Bald schon Fachredakteurin für Bildungsfragen, tauchte ich tief in die Schul- und Hochschulpolitik Hamburgs ein, später kam die Berichterstattung über die Gewerkschaften hinzu. An der aktiven Gewerkschaftsarbeit im NDR war ich in den letzten Berufsjahren dabei.

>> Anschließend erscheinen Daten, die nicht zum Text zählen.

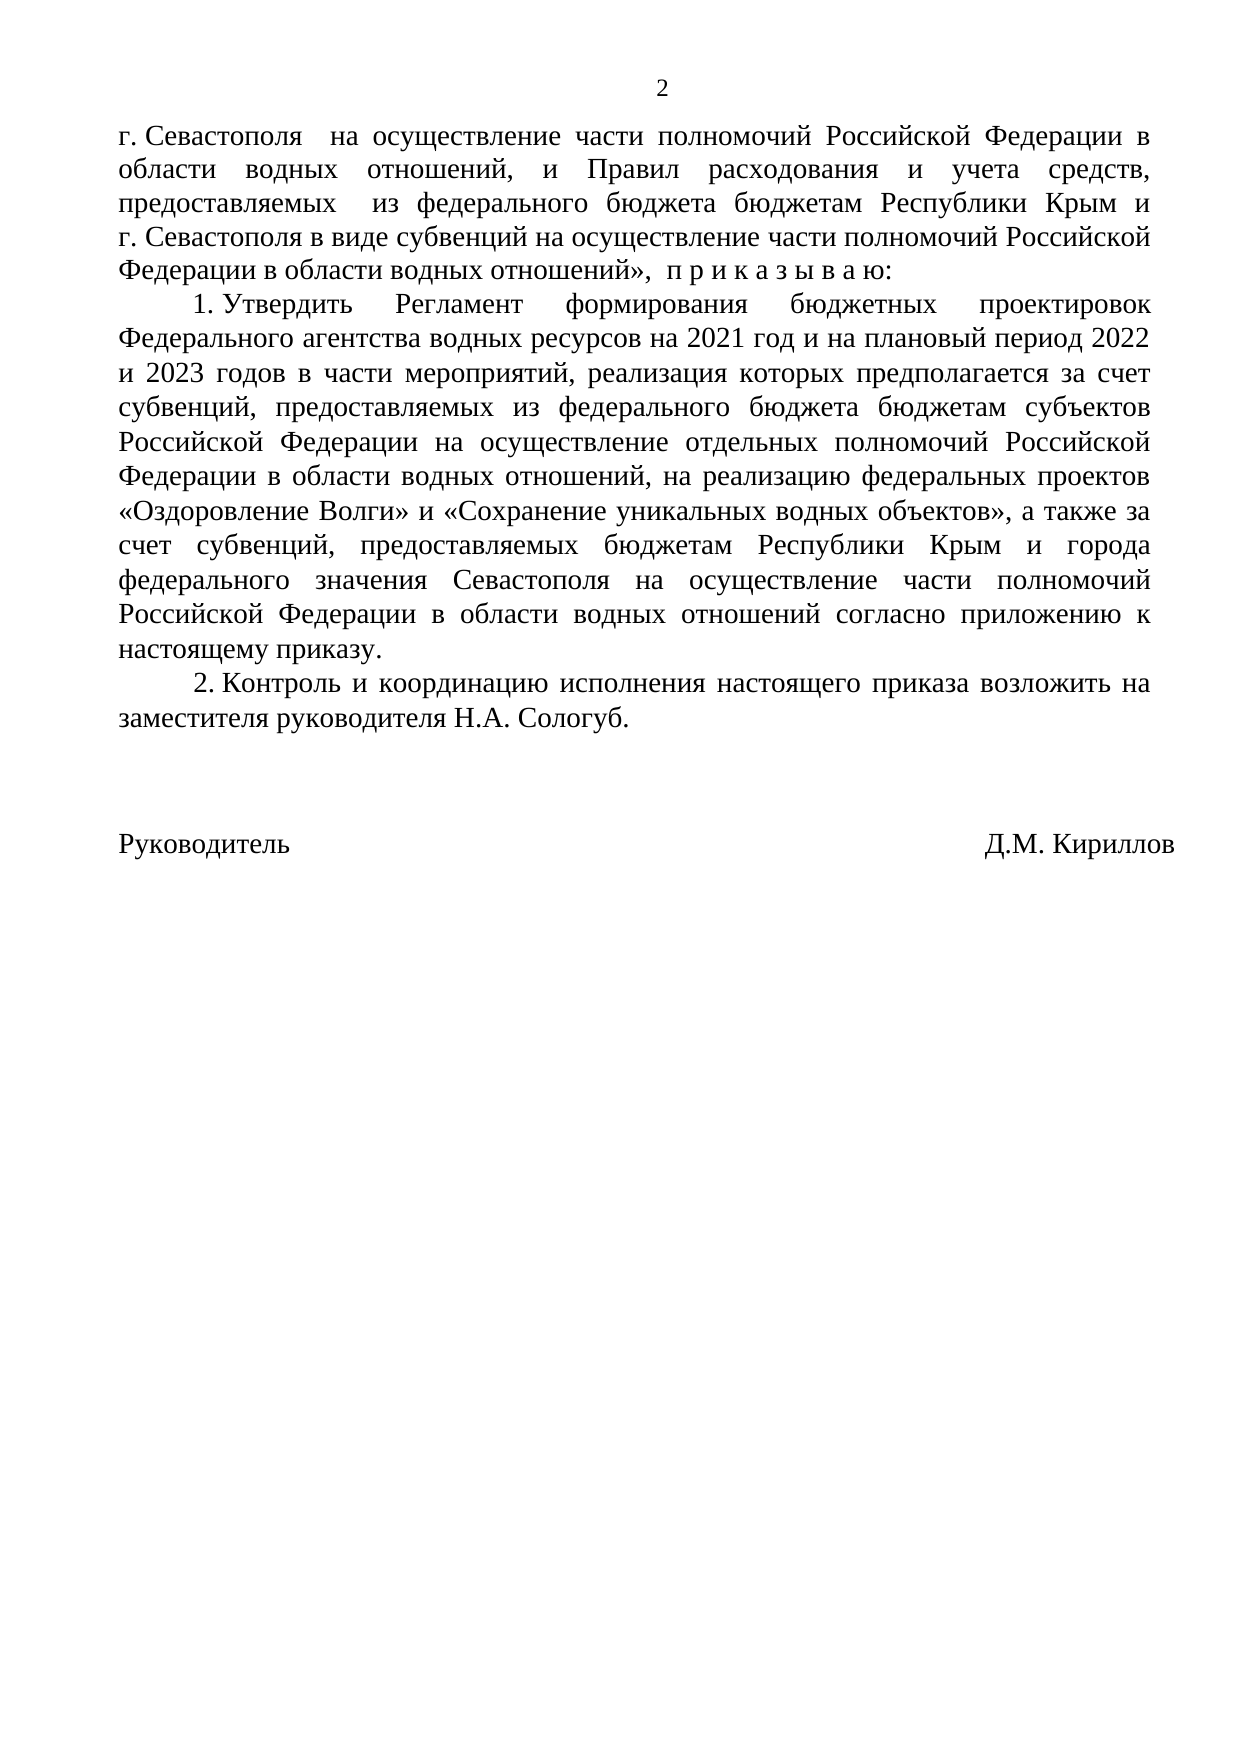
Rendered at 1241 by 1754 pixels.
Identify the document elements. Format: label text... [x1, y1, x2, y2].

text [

...dann kam das "Formatradio"
Mit dem Aufbau privater Rundfunkanstalten in der Bundesrepublik brachen bei den Öffentlich - Rechtlichen Medien, auch bei uns, die Hörerzahlen ein. Es gab keinen Umbruch von heute auf morgen, aber die Richtung war eindeutig: Der Name unseres Landesprogramms Hamburg im Hörfunk wurde NDR 90,3. Den Programmablauf bestimmte von da an die "Musikuhr" mit strikten Vorgaben: Zwei Musiktitel, ein Wortanteil, egal ob ein ›Trailer‹ (eine Programmankündigung) oder der Wetterbericht, der immer ausführlicher wurde. Die Berichterstattung wurde im Gegenzug immer kürzer, auch im »Aktuellen«, Beiträge durften gerne unter einer Minute Sendezeit bleiben, selbst bei komplizierten, so den wissenschaftlichen Themen.
Mit 65 heißt es 'Tschüss'
1. September 2011: Der Beginn meiner beruflichen »Ruhephase«. Längst voll digital ausgestattet und auch beim technischen Teil unserer Arbeit am Computer weitestgehend auf mich selbst gestellt, schrieb ich zum letzten Mal per mail über den ›großen Verteiler‹: Vor über vierzig Jahren bin ich als Volontärin zum NDR gekommen . . . . Ich habe dem Sender abwechslungsreiche und aufregende Berufsjahre zu danken . . . . Ich wünsche allen Kolleginnen und Kollegen weiterhin viel Erfolg. Die Zeiten werden nicht einfacher werden.